## PROBLEM STATEMENT
Check every line of the material below, and show those that contain "Explicitly".

## PROVIDED RECORDS

___

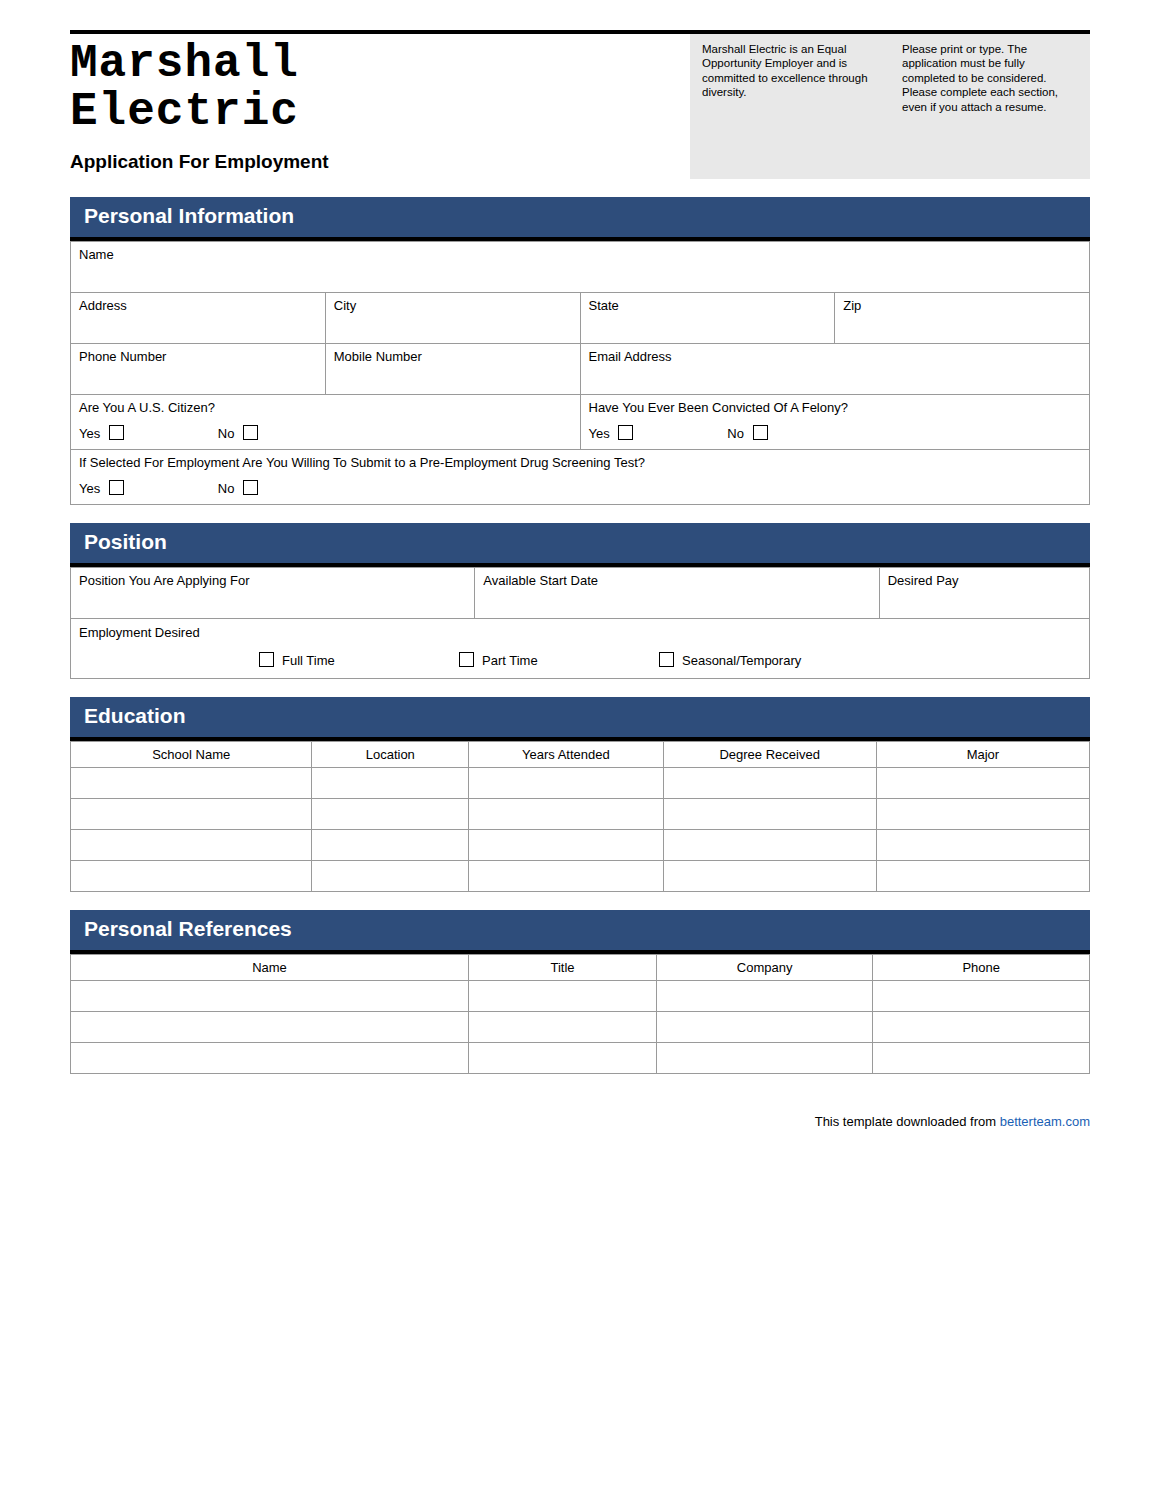Marshall
Electric
Application For Employment
Marshall Electric is an Equal Opportunity Employer and is committed to excellence through diversity.
Please print or type. The application must be fully completed to be considered. Please complete each section, even if you attach a resume.
Personal Information
| Name |
| Address | City | State | Zip |
| Phone Number | Mobile Number | Email Address |
| Are You A U.S. Citizen? Yes No | Have You Ever Been Convicted Of A Felony? Yes No |
| If Selected For Employment Are You Willing To Submit to a Pre-Employment Drug Screening Test? Yes No |
Position
| Position You Are Applying For | Available Start Date | Desired Pay |
Employment Desired
Full Time Part Time Seasonal/Temporary
Education
| School Name | Location | Years Attended | Degree Received | Major |
| --- | --- | --- | --- | --- |
Personal References
| Name | Title | Company | Phone |
| --- | --- | --- | --- |
This template downloaded from betterteam.com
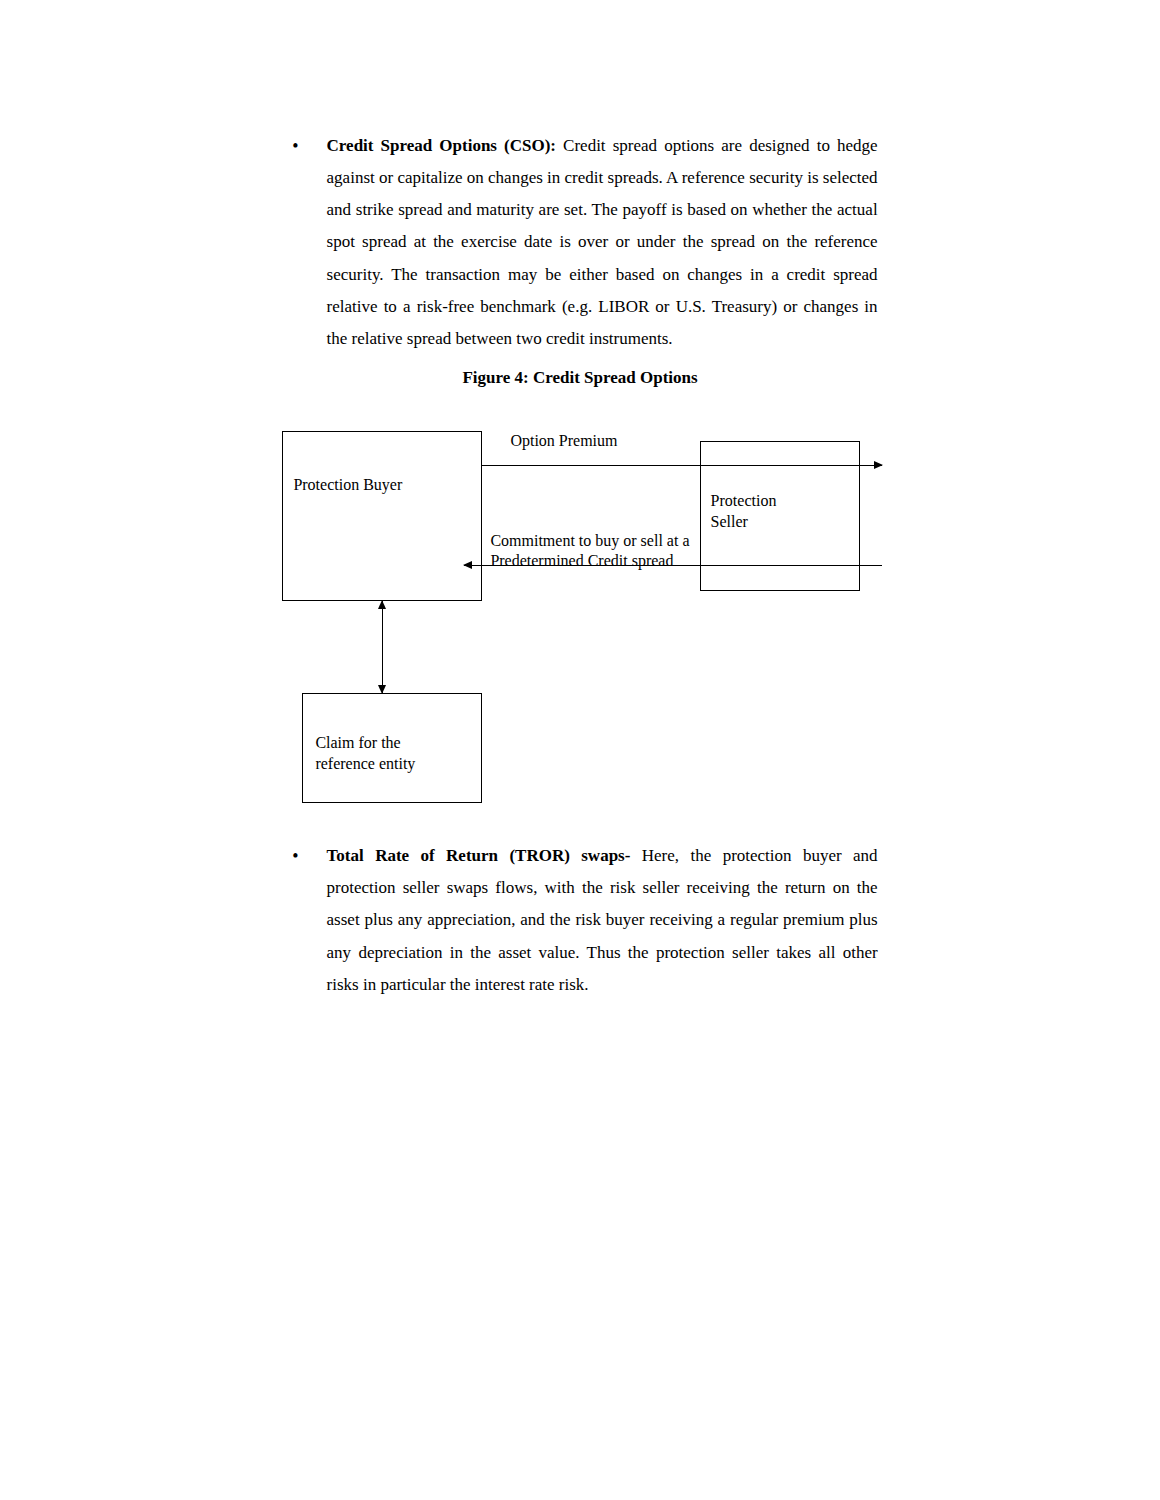Credit Spread Options (CSO): Credit spread options are designed to hedge against or capitalize on changes in credit spreads. A reference security is selected and strike spread and maturity are set. The payoff is based on whether the actual spot spread at the exercise date is over or under the spread on the reference security. The transaction may be either based on changes in a credit spread relative to a risk-free benchmark (e.g. LIBOR or U.S. Treasury) or changes in the relative spread between two credit instruments.
Figure 4: Credit Spread Options
Protection Buyer
Protection
Seller
Claim for the
reference entity
Option Premium
Commitment to buy or sell at a
Predetermined Credit spread
Total Rate of Return (TROR) swaps- Here, the protection buyer and protection seller swaps flows, with the risk seller receiving the return on the asset plus any appreciation, and the risk buyer receiving a regular premium plus any depreciation in the asset value. Thus the protection seller takes all other risks in particular the interest rate risk.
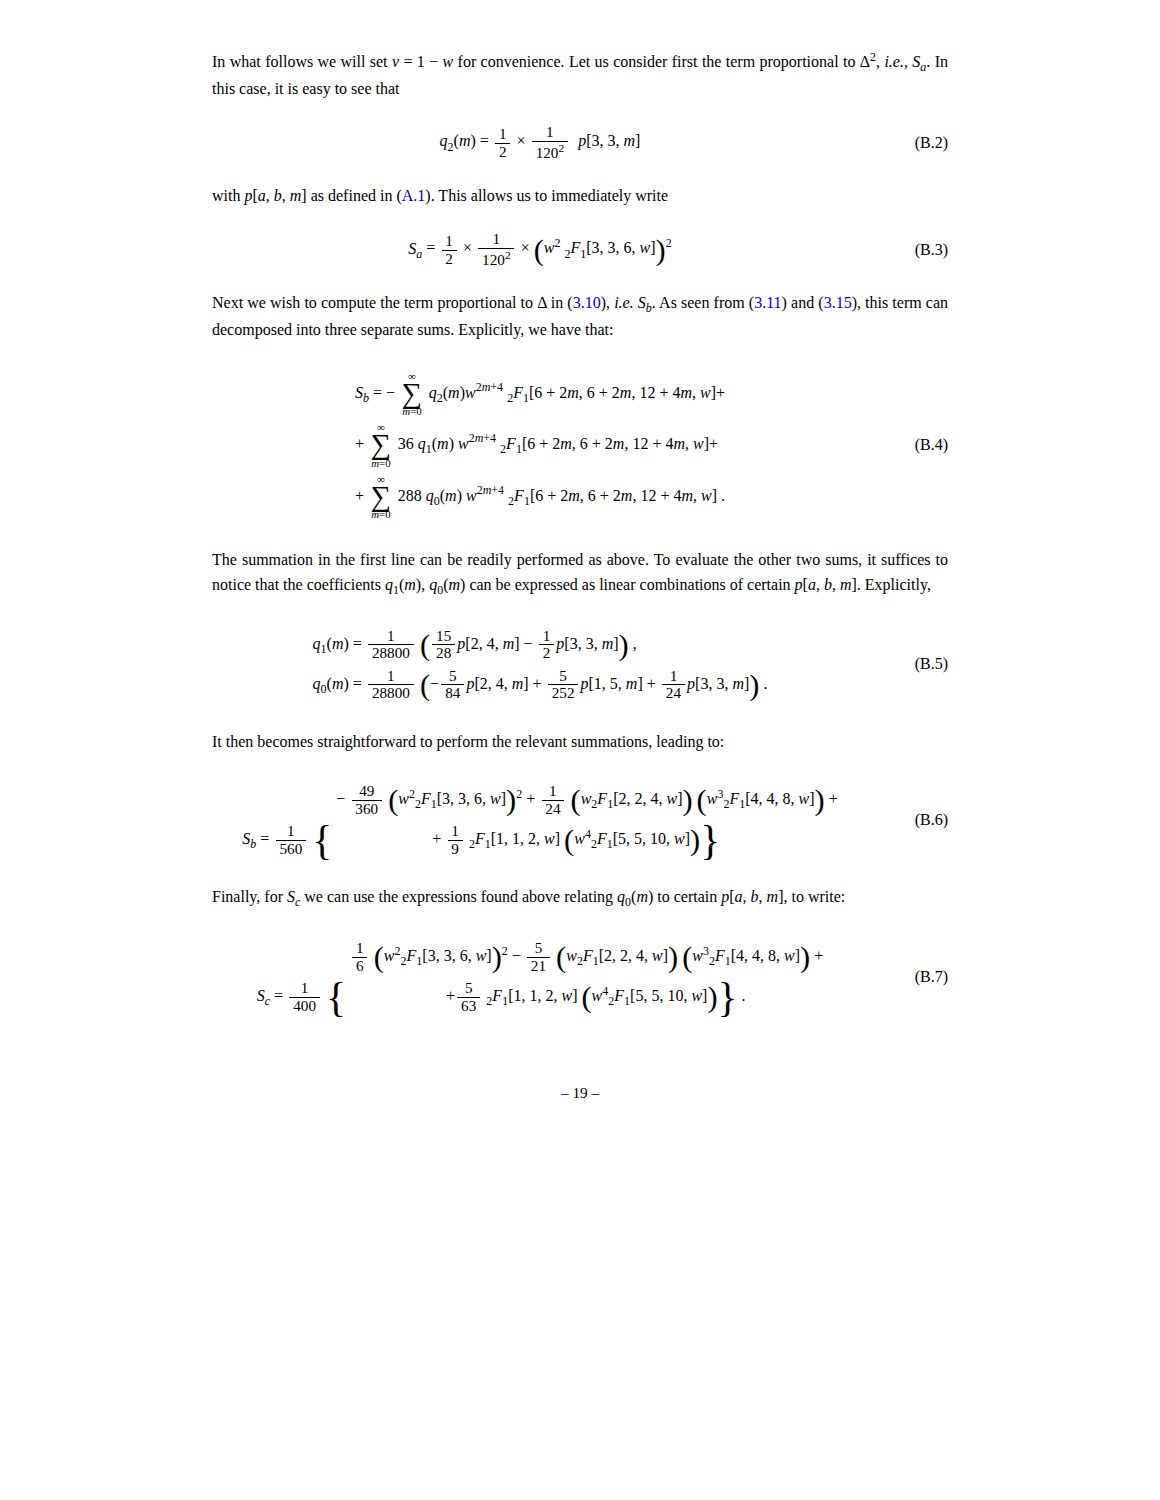In what follows we will set v = 1 − w for convenience. Let us consider first the term proportional to Δ2, i.e., Sa. In this case, it is easy to see that
q 2(m) = 12 × 11202 p[3, 3, m]
(B.2)
with p[a, b, m] as defined in (A.1). This allows us to immediately write
Sa = 12 × 11202 × (w 2 2 F 1[3, 3, 6, w]) 2
(B.3)
Next we wish to compute the term proportional to Δ in (3.10), i.e. Sb. As seen from (3.11) and (3.15), this term can decomposed into three separate sums. Explicitly, we have that:
Sb = − ∞∑m=0 q 2(m)w 2m+4 2 F 1[6 + 2m, 6 + 2m, 12 + 4m, w]+
+ ∞∑m=0 36 q 1(m) w 2m+4 2 F 1[6 + 2m, 6 + 2m, 12 + 4m, w]+
+ ∞∑m=0 288 q 0(m) w 2m+4 2 F 1[6 + 2m, 6 + 2m, 12 + 4m, w] .
(B.4)
The summation in the first line can be readily performed as above. To evaluate the other two sums, it suffices to notice that the coefficients q 1(m), q 0(m) can be expressed as linear combinations of certain p[a, b, m]. Explicitly,
q 1(m) = 128800 (1528 p[2, 4, m] − 12 p[3, 3, m]) ,
q 0(m) = 128800 (−584 p[2, 4, m] + 5252 p[1, 5, m] + 124 p[3, 3, m]) .
(B.5)
It then becomes straightforward to perform the relevant summations, leading to:
Sb = 1560 {
− 49360 (w 22 F 1[3, 3, 6, w]) 2 + 124 (w 2 F 1[2, 2, 4, w]) (w 32 F 1[4, 4, 8, w]) +
+ 19 2 F 1[1, 1, 2, w] (w 42 F 1[5, 5, 10, w])}
(B.6)
Finally, for Sc we can use the expressions found above relating q 0(m) to certain p[a, b, m], to write:
Sc = 1400 {
16 (w 22 F 1[3, 3, 6, w]) 2 − 521 (w 2 F 1[2, 2, 4, w]) (w 32 F 1[4, 4, 8, w]) +
+563 2 F 1[1, 1, 2, w] (w 42 F 1[5, 5, 10, w])} .
(B.7)
– 19 –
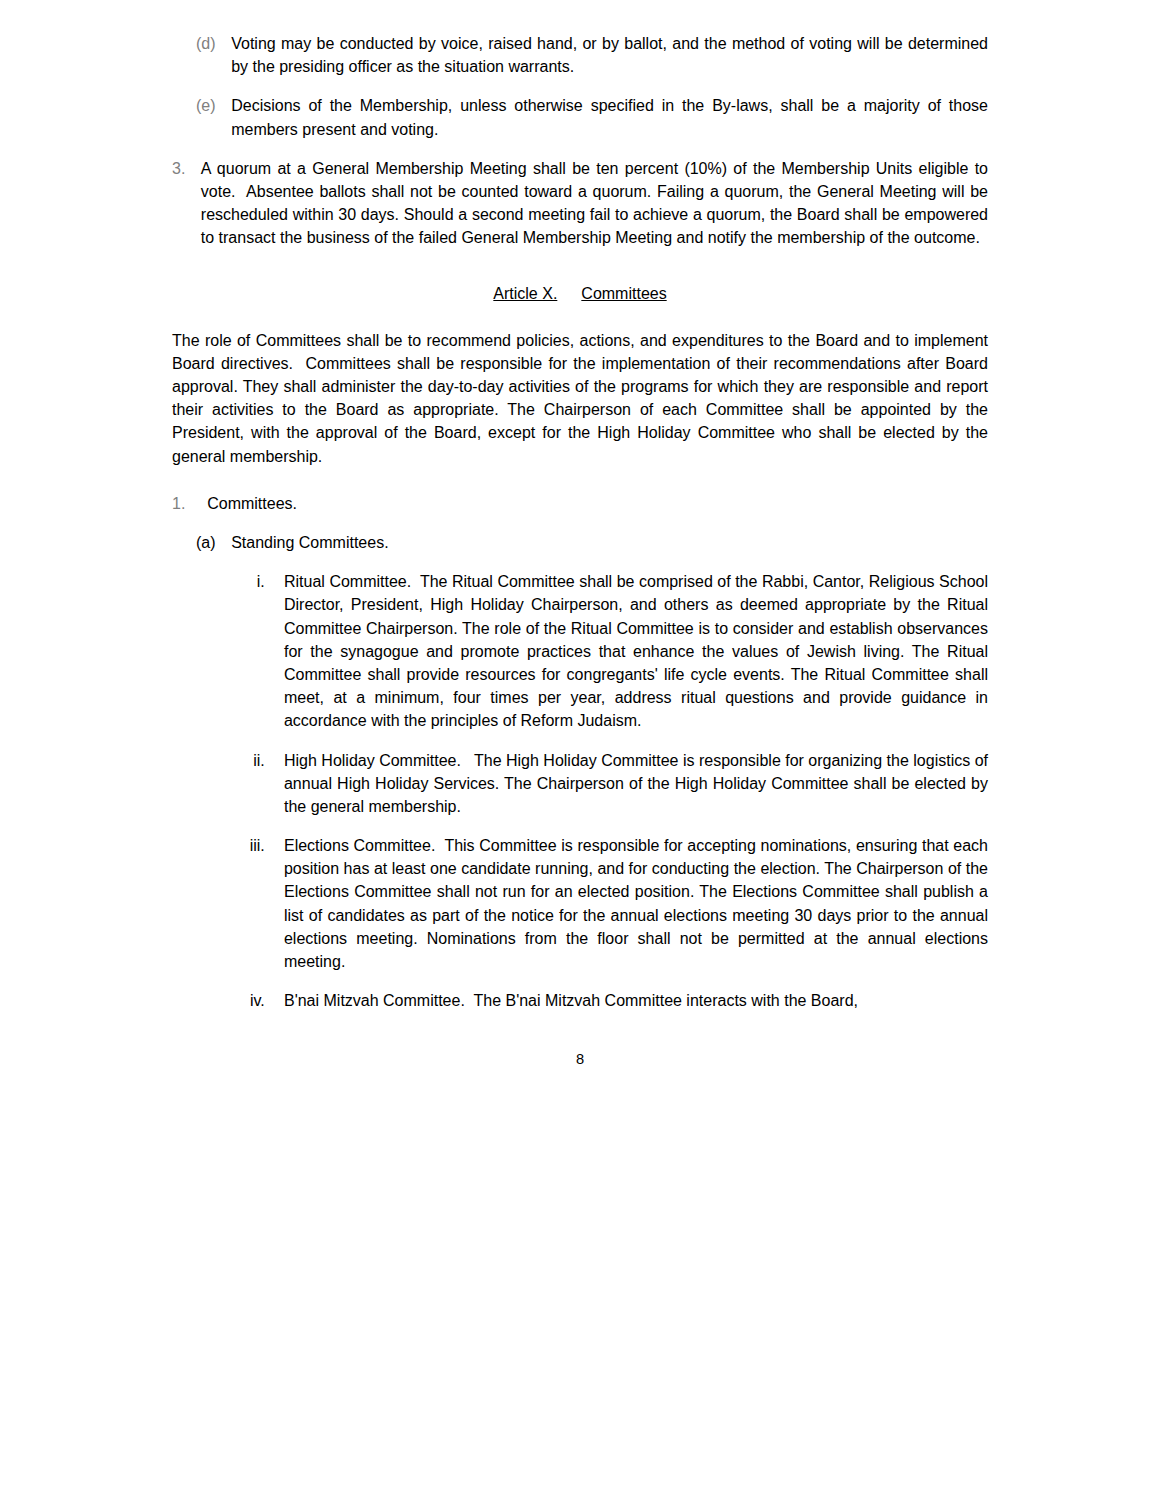(d)
Voting may be conducted by voice, raised hand, or by ballot, and the method of voting will be determined by the presiding officer as the situation warrants.
(e)
Decisions of the Membership, unless otherwise specified in the By-laws, shall be a majority of those members present and voting.
3.
A quorum at a General Membership Meeting shall be ten percent (10%) of the Membership Units eligible to vote. Absentee ballots shall not be counted toward a quorum. Failing a quorum, the General Meeting will be rescheduled within 30 days. Should a second meeting fail to achieve a quorum, the Board shall be empowered to transact the business of the failed General Membership Meeting and notify the membership of the outcome.
Article X. Committees
The role of Committees shall be to recommend policies, actions, and expenditures to the Board and to implement Board directives. Committees shall be responsible for the implementation of their recommendations after Board approval. They shall administer the day-to-day activities of the programs for which they are responsible and report their activities to the Board as appropriate. The Chairperson of each Committee shall be appointed by the President, with the approval of the Board, except for the High Holiday Committee who shall be elected by the general membership.
1.
Committees.
(a)
Standing Committees.
i.
Ritual Committee. The Ritual Committee shall be comprised of the Rabbi, Cantor, Religious School Director, President, High Holiday Chairperson, and others as deemed appropriate by the Ritual Committee Chairperson. The role of the Ritual Committee is to consider and establish observances for the synagogue and promote practices that enhance the values of Jewish living. The Ritual Committee shall provide resources for congregants' life cycle events. The Ritual Committee shall meet, at a minimum, four times per year, address ritual questions and provide guidance in accordance with the principles of Reform Judaism.
ii.
High Holiday Committee. The High Holiday Committee is responsible for organizing the logistics of annual High Holiday Services. The Chairperson of the High Holiday Committee shall be elected by the general membership.
iii.
Elections Committee. This Committee is responsible for accepting nominations, ensuring that each position has at least one candidate running, and for conducting the election. The Chairperson of the Elections Committee shall not run for an elected position. The Elections Committee shall publish a list of candidates as part of the notice for the annual elections meeting 30 days prior to the annual elections meeting. Nominations from the floor shall not be permitted at the annual elections meeting.
iv.
B'nai Mitzvah Committee. The B'nai Mitzvah Committee interacts with the Board,
8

___

## YOUR SOLUTION
Next we wish to compute the term proportional to Δ in (3.10), i.e. Sb. As seen from (3.11) and (3.15), this term can decomposed into three separate sums. Explicitly, we have that:
The summation in the first line can be readily performed as above. To evaluate the other two sums, it suffices to notice that the coefficients q 1(m), q 0(m) can be expressed as linear combinations of certain p[a, b, m]. Explicitly,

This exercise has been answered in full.